RSL3 Promotes STAT3 Ubiquitination to Induce Autophagy and Apoptosis in PARPi-Resistant Breast Cancer Cells

Background: Breast Cancer remains the most common malignancy among women worldwide. Current systemic treatment strategies include chemotherapy, immunotherapy, bone-stabilizing agents, endocrine therapy for hormone receptor-positive disease, anti-HER2 therapy for HER2-positive disease, and poly (ADP-ribose) polymerase (PARP) inhibitors for BRCA mutation cases. However, effectively overcoming drug resistance and reducing recurrence and metastasis rates remain major therapeutic challenges.

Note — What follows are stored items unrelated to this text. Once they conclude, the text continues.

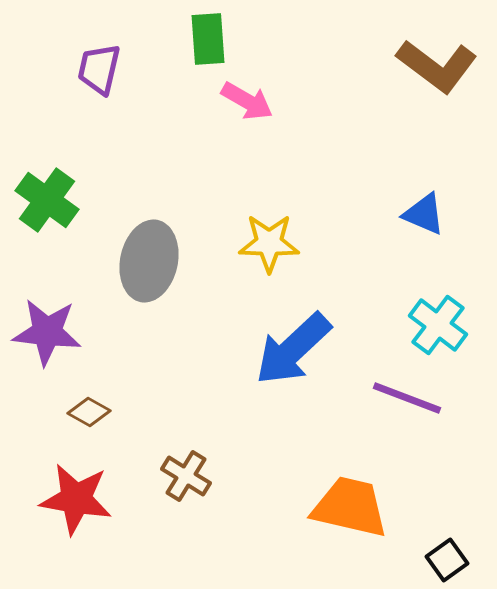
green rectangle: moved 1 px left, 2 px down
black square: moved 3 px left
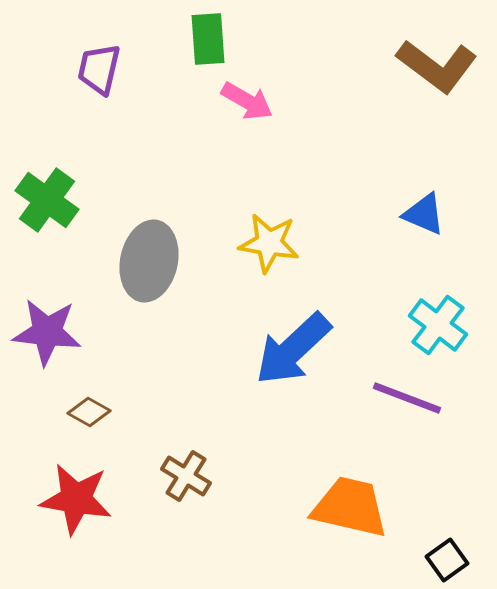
yellow star: rotated 8 degrees clockwise
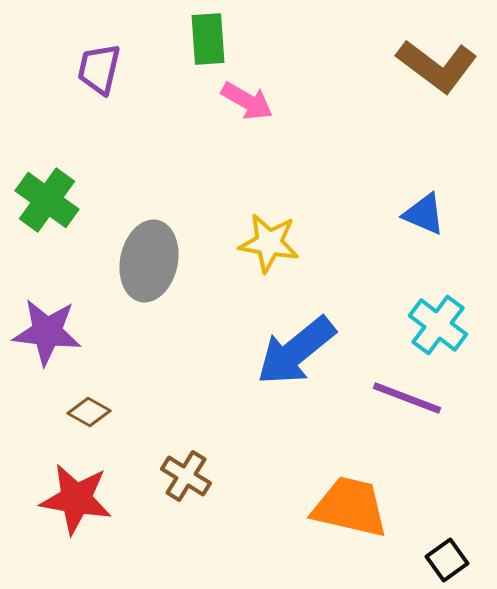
blue arrow: moved 3 px right, 2 px down; rotated 4 degrees clockwise
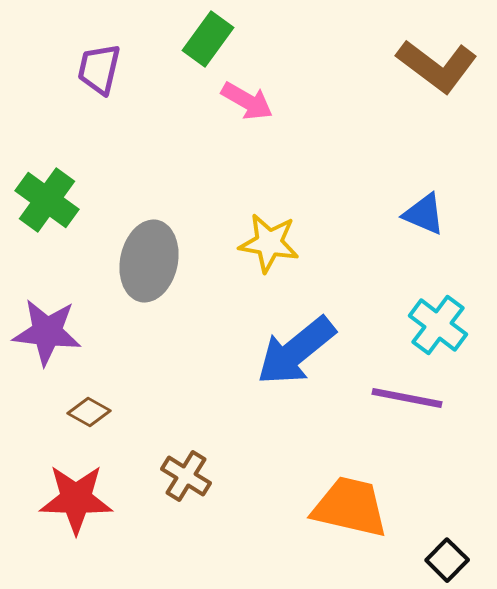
green rectangle: rotated 40 degrees clockwise
purple line: rotated 10 degrees counterclockwise
red star: rotated 8 degrees counterclockwise
black square: rotated 9 degrees counterclockwise
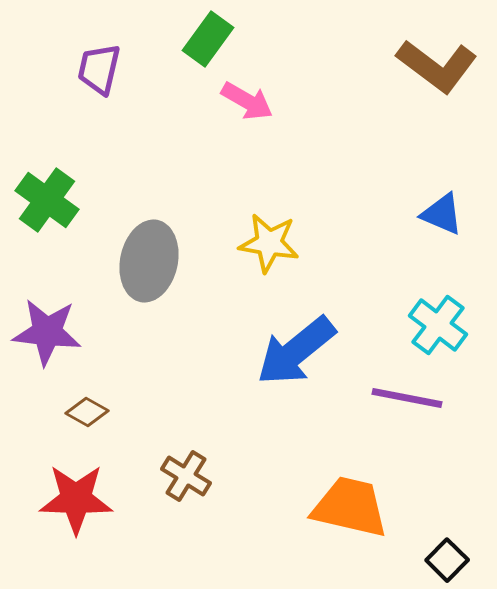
blue triangle: moved 18 px right
brown diamond: moved 2 px left
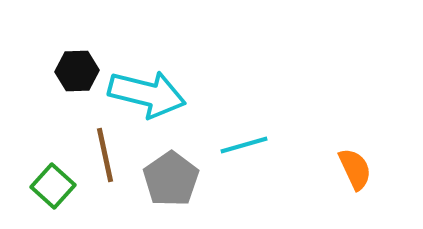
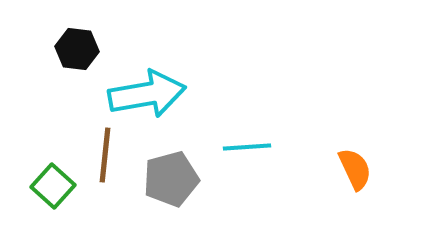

Methods: To investigate the underlying mechanism of RSL3 in PARPi-resistant breast Cancer cells, we treated several PARPi-resistant breast Cancer cells with varying doses of RSL3. The regulatory proteins of STAT3 were analyzed using real-time quantitative polymerase chain reaction (RT-qPCR) and Western blot analysis. Immunoprecipitation and ubiquitination assay were performed to identify the STAT3 ubiquitination levels.

Results: Recently, we identified that RSL3, a Ferroptosis Activator, exhibits potent antitumor activity against PARPi-resistant breast Cancer. Yet, its underlying mechanism remains unclear. Here, we demonstrate that RSL3 directly targets STAT3 and promotes its degradation via the ubiquitination pathway, leading to increased LC3-II levels and decreased p62 expression. These changes ultimately enhance Autophagy, which at least partially contributes to elevated Apoptosis. Rescue experiments confirmed that STAT3 overexpression reverses RSL3-induced Autophagy and Apoptosis.

Conclusions: Our findings highlight RSL3 as a promising therapeutic agent and STAT3 as a potential target for treating PARPi-resistant breast Cancer.

PARPi-resistant breast cancer; RSL3; STAT3; apoptosis; ubiquitination.